Jeanquartier, Fleur; Jean-Quartier, Claire; Holzinger, Andreas
2015-06-16
Understanding living systems is crucial for curing diseases. To achieve this task we have to understand biological networks based on protein-protein interactions. Bioinformatics has come up with a great amount of databases and tools that support analysts in exploring protein-protein interactions on an integrated level for knowledge discovery. They provide predictions and correlations, indicate possibilities for future experimental research and fill the gaps to complete the picture of biochemical processes. There are numerous and huge databases of protein-protein interactions used to gain insights into answering some of the many questions of systems biology.
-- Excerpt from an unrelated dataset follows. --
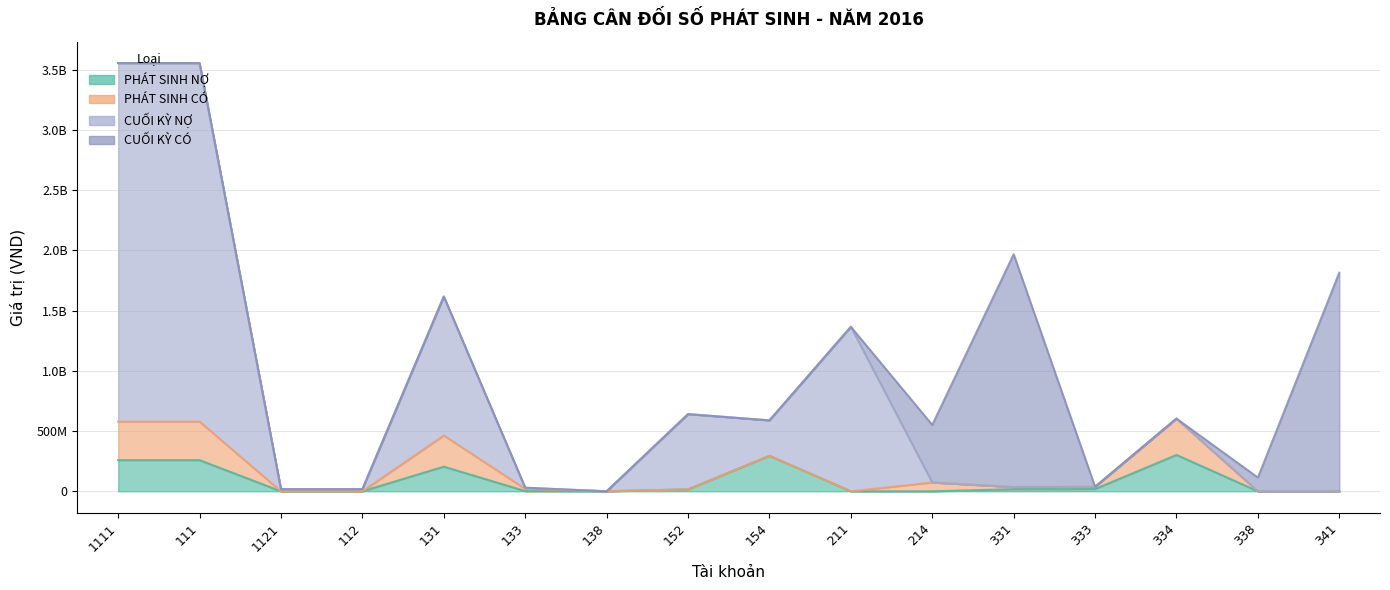

What is the approximate value of CUỐI KỲ NỢ at 154, to the nearest 50?

588520000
Many computational resources integrate interaction data with additional information on molecular background. However, the vast number of diverse Bioinformatics resources poses an obstacle to the goal of understanding. We present a survey of databases that enable the visual analysis of protein networks. We selected M=10 out of N=53 resources supporting visualization, and we tested against the following set of criteria: interoperability, data integration, quantity of possible interactions, data visualization quality and data coverage. The study reveals differences in usability, visualization features and quality as well as the quantity of interactions. StringDB is the recommended first choice. CPDB presents a comprehensive dataset and IntAct lets the user change the network layout. A comprehensive comparison table is available via web. The supplementary table can be accessed on http://tinyurl.com/PPI-DB-Comparison-2015. Only some web resources featuring graph visualization can be successfully applied to interactive visual analysis of protein-protein interaction. Study results underline the necessity for further enhancements of visualization integration in biochemical analysis tools. Identified challenges are data comprehensiveness, confidence, interactive feature and visualization maturing.